(Saved entries)
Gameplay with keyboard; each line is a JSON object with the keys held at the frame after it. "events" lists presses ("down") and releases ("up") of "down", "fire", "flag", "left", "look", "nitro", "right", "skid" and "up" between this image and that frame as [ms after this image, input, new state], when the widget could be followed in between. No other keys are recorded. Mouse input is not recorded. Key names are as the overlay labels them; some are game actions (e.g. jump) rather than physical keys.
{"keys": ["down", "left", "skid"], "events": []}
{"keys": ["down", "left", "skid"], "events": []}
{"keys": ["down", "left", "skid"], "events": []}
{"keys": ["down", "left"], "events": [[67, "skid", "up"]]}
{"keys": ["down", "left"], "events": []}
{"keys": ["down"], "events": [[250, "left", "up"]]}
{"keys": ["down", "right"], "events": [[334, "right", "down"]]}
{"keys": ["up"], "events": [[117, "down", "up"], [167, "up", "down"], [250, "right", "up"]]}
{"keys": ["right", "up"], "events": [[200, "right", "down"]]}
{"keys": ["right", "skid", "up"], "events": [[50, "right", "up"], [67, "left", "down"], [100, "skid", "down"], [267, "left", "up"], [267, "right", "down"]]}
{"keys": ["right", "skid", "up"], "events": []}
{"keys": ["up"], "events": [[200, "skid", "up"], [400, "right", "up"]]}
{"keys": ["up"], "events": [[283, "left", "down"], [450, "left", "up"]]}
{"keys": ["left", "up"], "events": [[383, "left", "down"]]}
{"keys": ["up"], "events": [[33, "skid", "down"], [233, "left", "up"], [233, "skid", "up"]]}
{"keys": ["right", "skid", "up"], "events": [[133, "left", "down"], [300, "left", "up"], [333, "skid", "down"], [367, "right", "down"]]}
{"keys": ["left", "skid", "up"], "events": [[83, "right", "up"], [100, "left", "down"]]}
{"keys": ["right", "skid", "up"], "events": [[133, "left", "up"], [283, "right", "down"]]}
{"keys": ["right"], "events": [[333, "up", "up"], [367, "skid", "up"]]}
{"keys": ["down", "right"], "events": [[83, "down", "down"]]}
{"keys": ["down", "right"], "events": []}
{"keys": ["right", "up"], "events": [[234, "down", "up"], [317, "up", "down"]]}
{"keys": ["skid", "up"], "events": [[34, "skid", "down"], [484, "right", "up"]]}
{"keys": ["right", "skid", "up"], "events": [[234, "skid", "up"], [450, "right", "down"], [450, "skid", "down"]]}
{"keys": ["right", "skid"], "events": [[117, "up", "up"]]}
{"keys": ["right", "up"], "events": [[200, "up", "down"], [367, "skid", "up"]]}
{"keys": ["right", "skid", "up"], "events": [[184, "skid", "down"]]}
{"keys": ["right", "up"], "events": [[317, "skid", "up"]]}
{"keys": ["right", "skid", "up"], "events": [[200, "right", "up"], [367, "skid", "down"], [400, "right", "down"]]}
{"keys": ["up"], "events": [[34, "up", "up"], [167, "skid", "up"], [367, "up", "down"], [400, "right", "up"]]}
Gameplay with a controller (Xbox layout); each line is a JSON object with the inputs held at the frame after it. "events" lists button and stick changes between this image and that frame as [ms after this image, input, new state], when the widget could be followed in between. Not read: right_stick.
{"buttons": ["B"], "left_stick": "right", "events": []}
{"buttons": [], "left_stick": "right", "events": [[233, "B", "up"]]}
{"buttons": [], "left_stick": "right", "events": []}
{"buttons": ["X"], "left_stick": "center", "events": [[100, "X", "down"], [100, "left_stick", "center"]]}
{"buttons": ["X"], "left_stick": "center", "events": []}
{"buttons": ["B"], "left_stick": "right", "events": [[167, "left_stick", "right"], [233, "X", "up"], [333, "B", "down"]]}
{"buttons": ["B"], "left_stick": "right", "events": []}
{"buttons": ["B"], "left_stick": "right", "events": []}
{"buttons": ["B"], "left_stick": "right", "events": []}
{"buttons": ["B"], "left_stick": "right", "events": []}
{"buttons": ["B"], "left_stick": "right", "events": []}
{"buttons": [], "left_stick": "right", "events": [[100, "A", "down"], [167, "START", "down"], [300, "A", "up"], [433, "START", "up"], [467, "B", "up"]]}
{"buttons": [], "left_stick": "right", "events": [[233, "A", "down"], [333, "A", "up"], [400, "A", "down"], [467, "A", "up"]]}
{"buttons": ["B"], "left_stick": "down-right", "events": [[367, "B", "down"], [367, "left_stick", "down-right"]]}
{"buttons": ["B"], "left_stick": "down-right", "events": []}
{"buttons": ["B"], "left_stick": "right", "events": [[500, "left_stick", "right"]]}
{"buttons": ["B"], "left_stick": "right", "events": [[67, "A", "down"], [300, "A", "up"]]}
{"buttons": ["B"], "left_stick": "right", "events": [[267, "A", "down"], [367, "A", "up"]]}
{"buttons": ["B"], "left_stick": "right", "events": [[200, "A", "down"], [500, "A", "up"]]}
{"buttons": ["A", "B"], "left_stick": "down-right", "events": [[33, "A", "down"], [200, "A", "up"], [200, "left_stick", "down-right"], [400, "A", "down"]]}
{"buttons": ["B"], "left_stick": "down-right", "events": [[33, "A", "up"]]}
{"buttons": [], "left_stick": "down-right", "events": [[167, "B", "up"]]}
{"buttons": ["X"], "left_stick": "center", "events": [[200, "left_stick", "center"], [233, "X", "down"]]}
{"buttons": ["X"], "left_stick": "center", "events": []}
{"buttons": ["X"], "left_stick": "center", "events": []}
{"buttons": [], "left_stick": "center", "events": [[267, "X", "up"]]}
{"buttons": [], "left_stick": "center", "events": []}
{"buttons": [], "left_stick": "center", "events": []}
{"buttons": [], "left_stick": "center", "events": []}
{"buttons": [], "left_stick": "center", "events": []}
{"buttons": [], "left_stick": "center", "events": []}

* What to do: Report every line in the data that holds "Gameplay", copying each one.

* Exercise output:
Gameplay with keyboard; each line is a JSON object with the keys held at the frame after it. "events" lists presses ("down") and releases ("up") of "down", "fire", "flag", "left", "look", "nitro", "right", "skid" and "up" between this image and that frame as [ms after this image, input, new state], when the widget could be followed in between. No other keys are recorded. Mouse input is not recorded. Key names are as the overlay labels them; some are game actions (e.g. jump) rather than physical keys.
Gameplay with a controller (Xbox layout); each line is a JSON object with the inputs held at the frame after it. "events" lists button and stick changes between this image and that frame as [ms after this image, input, new state], when the widget could be followed in between. Not read: right_stick.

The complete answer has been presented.